*Given data*:
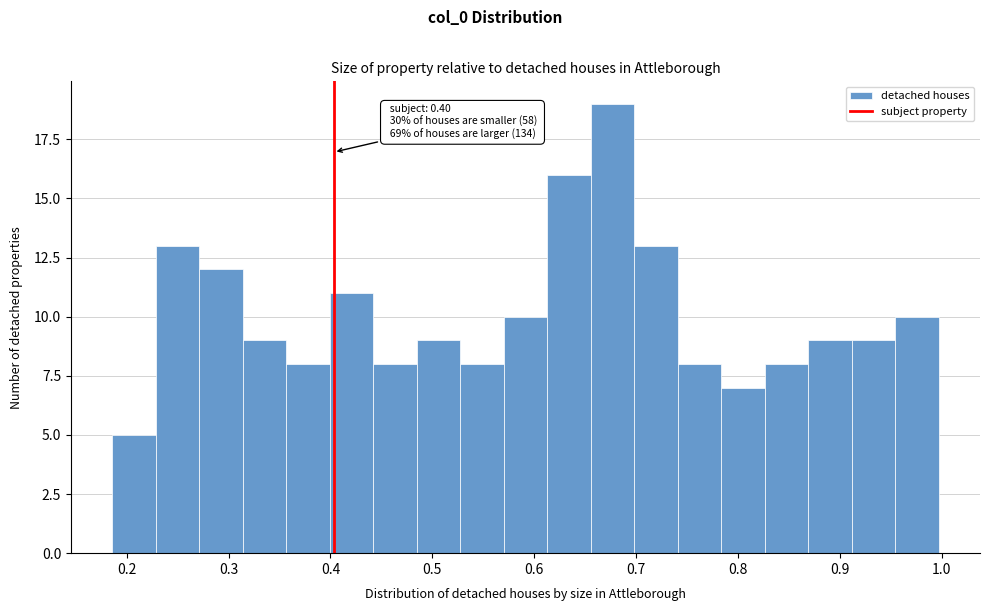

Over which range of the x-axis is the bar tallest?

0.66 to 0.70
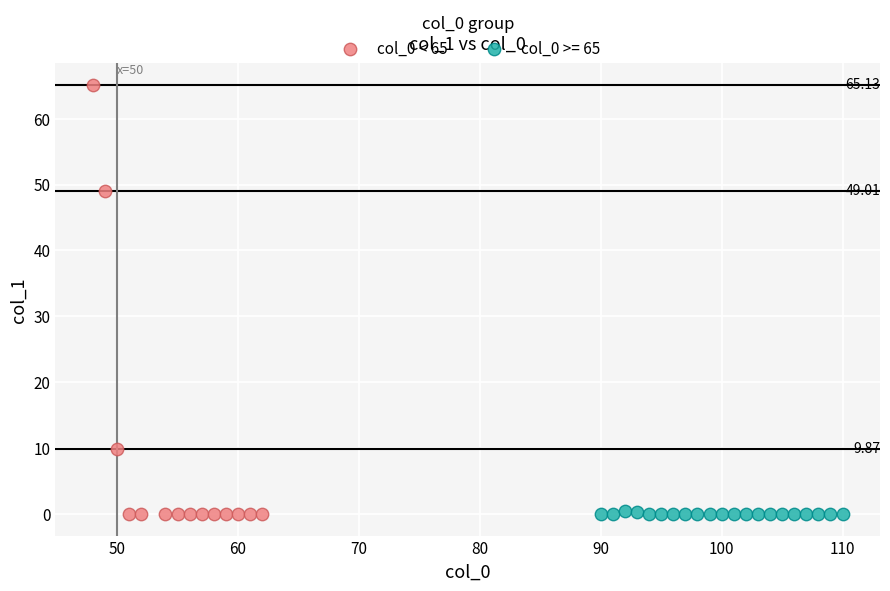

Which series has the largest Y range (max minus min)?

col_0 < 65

==

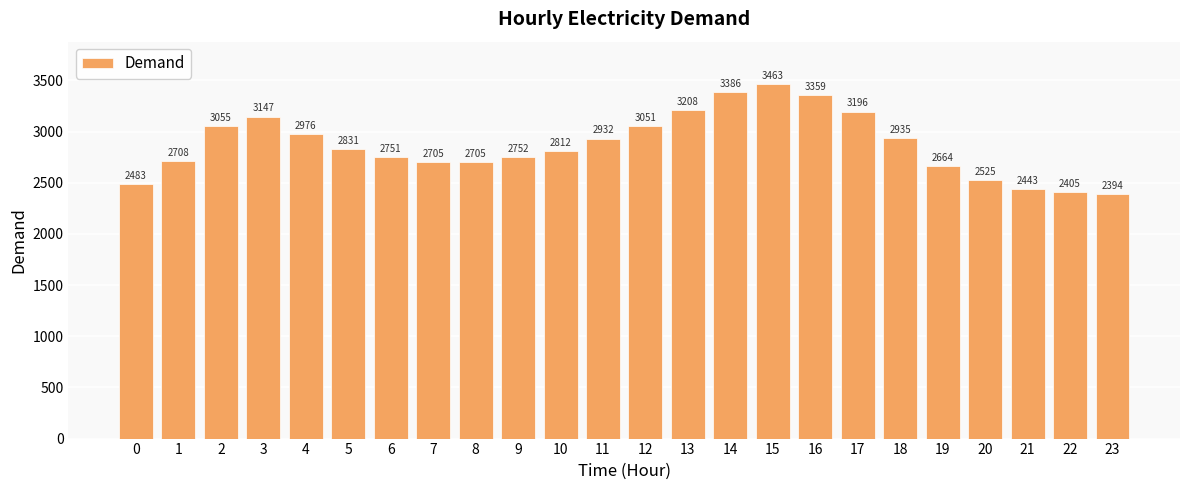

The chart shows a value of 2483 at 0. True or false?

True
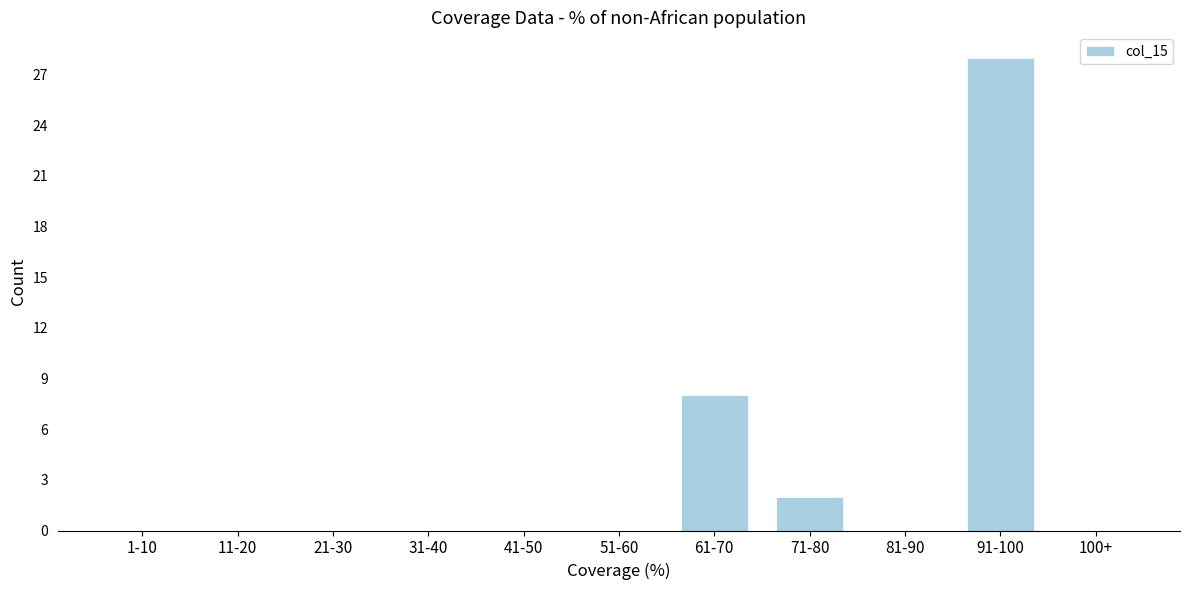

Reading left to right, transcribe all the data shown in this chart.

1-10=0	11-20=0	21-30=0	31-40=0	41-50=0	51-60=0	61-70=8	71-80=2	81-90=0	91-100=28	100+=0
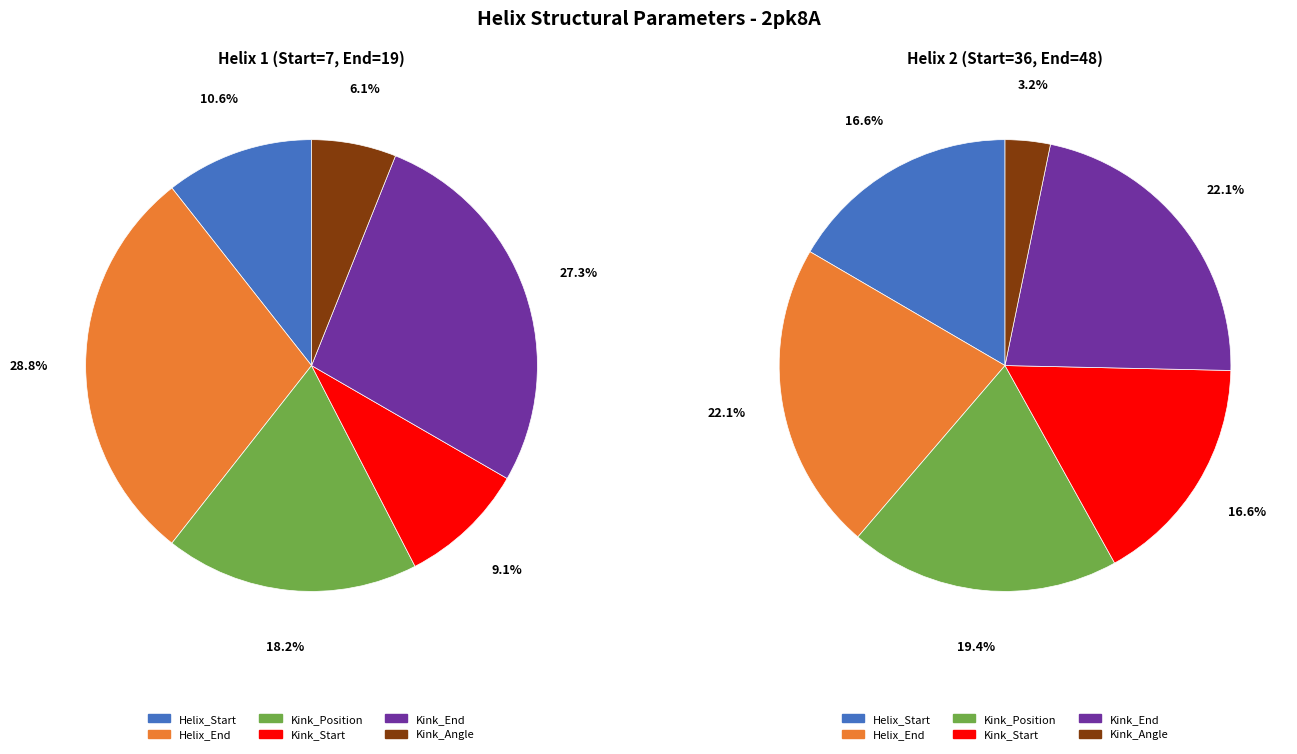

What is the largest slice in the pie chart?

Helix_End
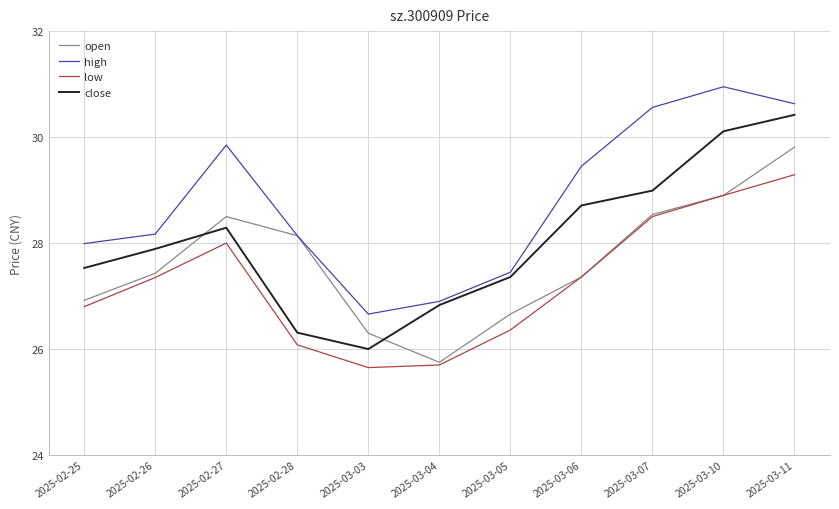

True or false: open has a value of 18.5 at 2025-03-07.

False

* * *

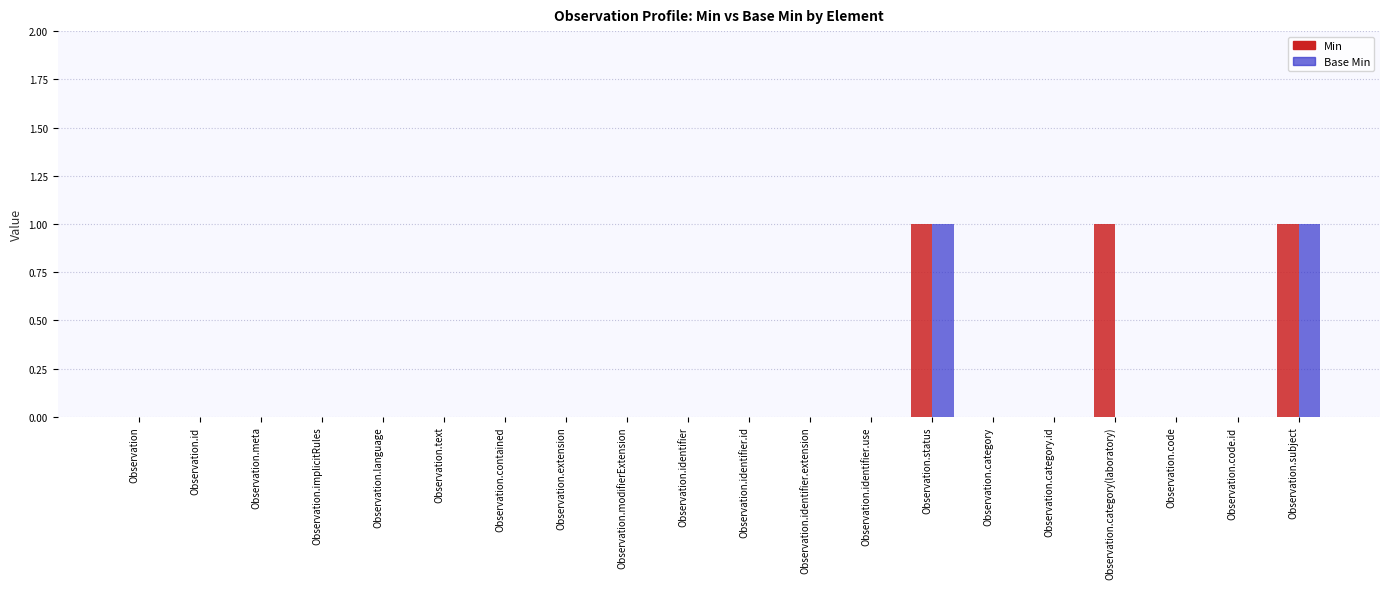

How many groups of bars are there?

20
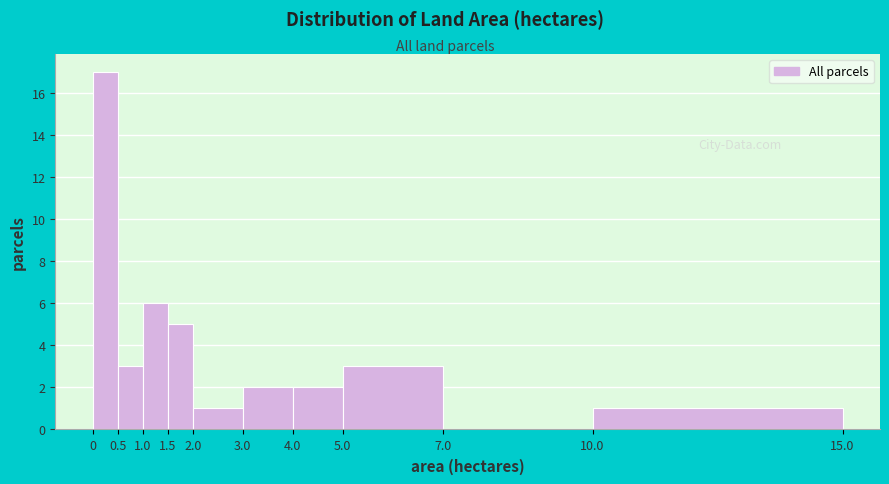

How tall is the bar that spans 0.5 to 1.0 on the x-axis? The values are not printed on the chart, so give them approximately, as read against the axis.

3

*The problem*:
Count the lines in the records above that contain the word "True", and give only the number.

*Exercise response*:
3